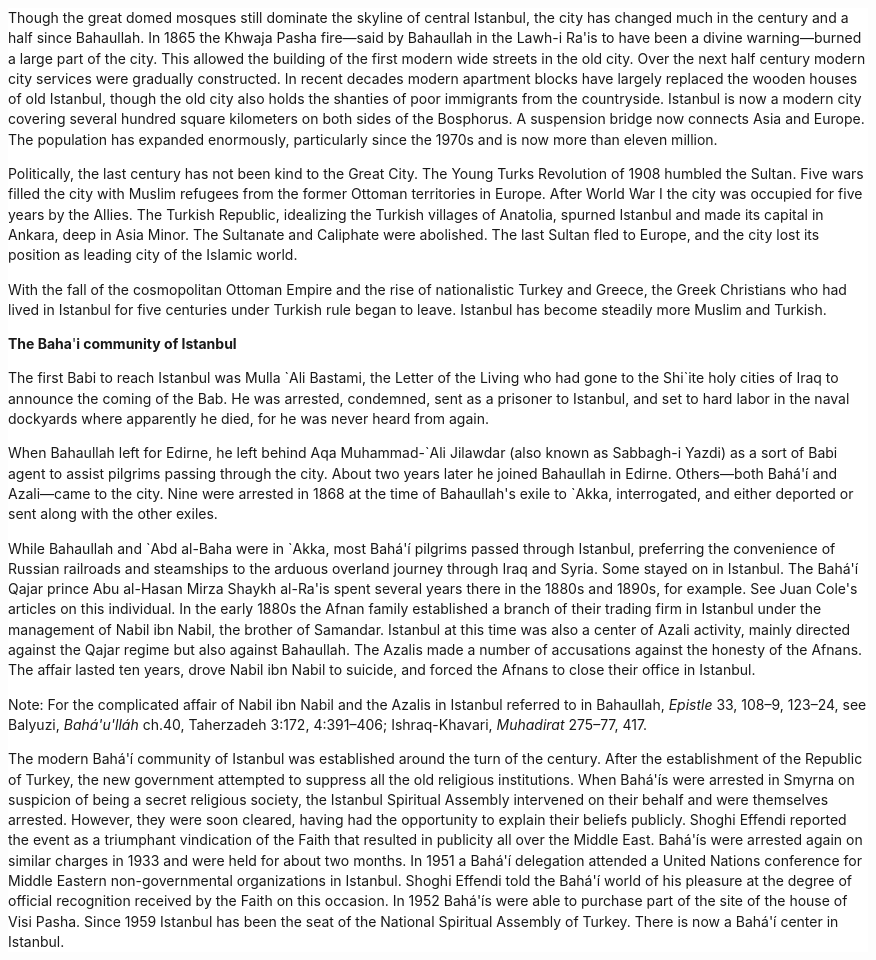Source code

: Though the great domed mosques still dominate the skyline of central Istanbul, the city has changed much in the century and a half since Bahaullah. In 1865 the Khwaja Pasha fire—said by Bahaullah in the Lawh-i Ra'is to have been a divine warning—burned a large part of the city. This allowed the building of the first modern wide streets in the old city. Over the next half century modern city services were gradually constructed. In recent decades modern apartment blocks have largely replaced the wooden houses of old Istanbul, though the old city also holds the shanties of poor immigrants from the countryside. Istanbul is now a modern city covering several hundred square kilometers on both sides of the Bosphorus. A suspension bridge now connects Asia and Europe. The population has expanded enormously, particularly since the 1970s and is now more than eleven million.

Politically, the last century has not been kind to the Great City. The Young Turks Revolution of 1908 humbled the Sultan. Five wars filled the city with Muslim refugees from the former Ottoman territories in Europe. After World War I the city was occupied for five years by the Allies. The Turkish Republic, idealizing the Turkish villages of Anatolia, spurned Istanbul and made its capital in Ankara, deep in Asia Minor. The Sultanate and Caliphate were abolished. The last Sultan fled to Europe, and the city lost its position as leading city of the Islamic world.

With the fall of the cosmopolitan Ottoman Empire and the rise of nationalistic Turkey and Greece, the Greek Christians who had lived in Istanbul for five centuries under Turkish rule began to leave. Istanbul has become steadily more Muslim and Turkish.

**The Baha**'**i community of Istanbul**

The first Babi to reach Istanbul was Mulla \`Ali Bastami, the Letter of the Living who had gone to the Shi\`ite holy cities of Iraq to announce the coming of the Bab. He was arrested, condemned, sent as a prisoner to Istanbul, and set to hard labor in the naval dockyards where apparently he died, for he was never heard from again.

When Bahaullah left for Edirne, he left behind Aqa Muhammad-\`Ali Jilawdar (also known as Sabbagh-i Yazdi) as a sort of Babi agent to assist pilgrims passing through the city. About two years later he joined Bahaullah in Edirne. Others—both Bahá'í and Azali—came to the city. Nine were arrested in 1868 at the time of Bahaullah's exile to \`Akka, interrogated, and either deported or sent along with the other exiles.

While Bahaullah and \`Abd al-Baha were in \`Akka, most Bahá'í pilgrims passed through Istanbul, preferring the convenience of Russian railroads and steamships to the arduous overland journey through Iraq and Syria. Some stayed on in Istanbul. The Bahá'í Qajar prince Abu al-Hasan Mirza Shaykh al-Ra'is spent several years there in the 1880s and 1890s, for example. See Juan Cole's articles on this individual. In the early 1880s the Afnan family established a branch of their trading firm in Istanbul under the management of Nabil ibn Nabil, the brother of Samandar. Istanbul at this time was also a center of Azali activity, mainly directed against the Qajar regime but also against Bahaullah. The Azalis made a number of accusations against the honesty of the Afnans. The affair lasted ten years, drove Nabil ibn Nabil to suicide, and forced the Afnans to close their office in Istanbul.

Note: For the complicated affair of Nabil ibn Nabil and the Azalis in Istanbul referred to in Bahaullah, _Epistle_ 33, 108–9, 123–24, see Balyuzi, _Bahá'u'lláh_ ch.40, Taherzadeh 3:172, 4:391–406; Ishraq-Khavari, _Muhadirat_ 275–77, 417.

The modern Bahá'í community of Istanbul was established around the turn of the century. After the establishment of the Republic of Turkey, the new government attempted to suppress all the old religious institutions. When Bahá'ís were arrested in Smyrna on suspicion of being a secret religious society, the Istanbul Spiritual Assembly intervened on their behalf and were themselves arrested. However, they were soon cleared, having had the opportunity to explain their beliefs publicly. Shoghi Effendi reported the event as a triumphant vindication of the Faith that resulted in publicity all over the Middle East. Bahá'ís were arrested again on similar charges in 1933 and were held for about two months. In 1951 a Bahá'í delegation attended a United Nations conference for Middle Eastern non-governmental organizations in Istanbul. Shoghi Effendi told the Bahá'í world of his pleasure at the degree of official recognition received by the Faith on this occasion. In 1952 Bahá'ís were able to purchase part of the site of the house of Visi Pasha. Since 1959 Istanbul has been the seat of the National Spiritual Assembly of Turkey. There is now a Bahá'í center in Istanbul.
──────────────────────────────
Only one stretch of the records above is wanted: the lines between the one holding "community of Istanbul**" and the one holding "The first Babi", inclusive, reproduced exactly.

* OUTPUT OF THE EXERCISE
**The Baha**'**i community of Istanbul**

The first Babi to reach Istanbul was Mulla \`Ali Bastami, the Letter of the Living who had gone to the Shi\`ite holy cities of Iraq to announce the coming of the Bab. He was arrested, condemned, sent as a prisoner to Istanbul, and set to hard labor in the naval dockyards where apparently he died, for he was never heard from again.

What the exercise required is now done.